Presidential corruption matters, and the Dillon/Fielding/Morgan Lewis plan facilitates it. As Wallace observed, “the ethical carnage is mounting”:

  • Just days after Trump reaffirmed the “one China” policy, it granted 38 new Trump trademarks.
  • Trump’s newly hired director of diplomatic sales at his DC hotel has enjoyed tremendous success in foreign bookings, including Azerbaijan, Bahrain, and Kuwait.
  • Trump’s bans on Muslin-majority nations excluded countries where Trump has business interests.
  • China’s government-owned bank is the single largest tenant in Trump Tower and the lease will come up for renewal during Trump’s presidency.
  • Since Trump’s election, initiation fees at Mar-a-Lago have doubled to $200,000.

Wallace could have added that Trump has yet to make good on Dillon’s promise to donate all Trump hotel profits from foreign governments to the U.S. Treasury. And his organization’s post-election success in registering Trump trademarks around the world has been phenomenal.
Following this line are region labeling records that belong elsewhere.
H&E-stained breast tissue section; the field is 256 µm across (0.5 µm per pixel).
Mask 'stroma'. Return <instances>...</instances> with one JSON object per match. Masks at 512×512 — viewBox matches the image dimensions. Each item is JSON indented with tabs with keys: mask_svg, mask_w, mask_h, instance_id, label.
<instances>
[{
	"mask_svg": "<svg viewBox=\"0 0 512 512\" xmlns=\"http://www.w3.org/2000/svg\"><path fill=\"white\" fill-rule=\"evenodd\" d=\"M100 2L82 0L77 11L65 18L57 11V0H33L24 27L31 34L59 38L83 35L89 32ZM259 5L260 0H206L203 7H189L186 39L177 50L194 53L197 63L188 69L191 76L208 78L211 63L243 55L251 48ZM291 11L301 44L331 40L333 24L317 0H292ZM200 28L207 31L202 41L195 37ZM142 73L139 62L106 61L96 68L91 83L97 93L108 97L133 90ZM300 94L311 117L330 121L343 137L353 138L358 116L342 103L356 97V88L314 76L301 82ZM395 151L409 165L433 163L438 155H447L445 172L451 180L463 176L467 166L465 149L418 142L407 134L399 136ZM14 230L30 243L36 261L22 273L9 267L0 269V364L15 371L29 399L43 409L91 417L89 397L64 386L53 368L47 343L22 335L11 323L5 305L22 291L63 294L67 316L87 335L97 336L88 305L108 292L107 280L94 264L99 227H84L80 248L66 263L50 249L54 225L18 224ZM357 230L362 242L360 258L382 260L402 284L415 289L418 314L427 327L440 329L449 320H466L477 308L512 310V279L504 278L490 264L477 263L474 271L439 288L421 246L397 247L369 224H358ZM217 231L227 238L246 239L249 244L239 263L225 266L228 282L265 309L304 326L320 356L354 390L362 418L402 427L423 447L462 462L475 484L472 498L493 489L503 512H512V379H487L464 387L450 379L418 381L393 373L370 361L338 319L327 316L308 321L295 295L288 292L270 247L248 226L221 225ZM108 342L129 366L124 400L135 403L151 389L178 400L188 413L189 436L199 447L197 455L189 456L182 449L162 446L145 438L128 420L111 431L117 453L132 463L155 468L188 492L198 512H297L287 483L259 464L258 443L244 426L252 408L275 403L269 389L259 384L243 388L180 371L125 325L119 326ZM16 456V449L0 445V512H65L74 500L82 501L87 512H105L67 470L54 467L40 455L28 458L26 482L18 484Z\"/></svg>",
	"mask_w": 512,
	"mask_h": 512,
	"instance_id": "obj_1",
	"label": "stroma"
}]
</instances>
“It is painfully obvious that Trump is using his office for personal gain,” Wallace continued. “And Morgan Lewis is enabling and legitimizing this… Americans deserve a president of undivided loyalty. Your firm has denied them that.”

What’s Next? Nothing Good for Morgan Lewis

Here is my next prediction: more clients will fire Morgan Lewis. Corporate boards and CEOs will shun a firm willing to tolerate Dillon’s unprofessional performance on January 11. They’ll act on their belief that preserving critical norms of democracy should outweigh a firm’s desire to do almost anything for a client’s billable hour.

But the most discerning of general counsels will leave Morgan Lewis for an entirely different reason that has nothing to do with Trump, politics, the appropriate limits of a lawyer’s role as client advocate, or every attorney’s sworn duty to protect the U.S. Constitution. Substantively, the Trump conflicts plan is embarrassingly bad lawyering.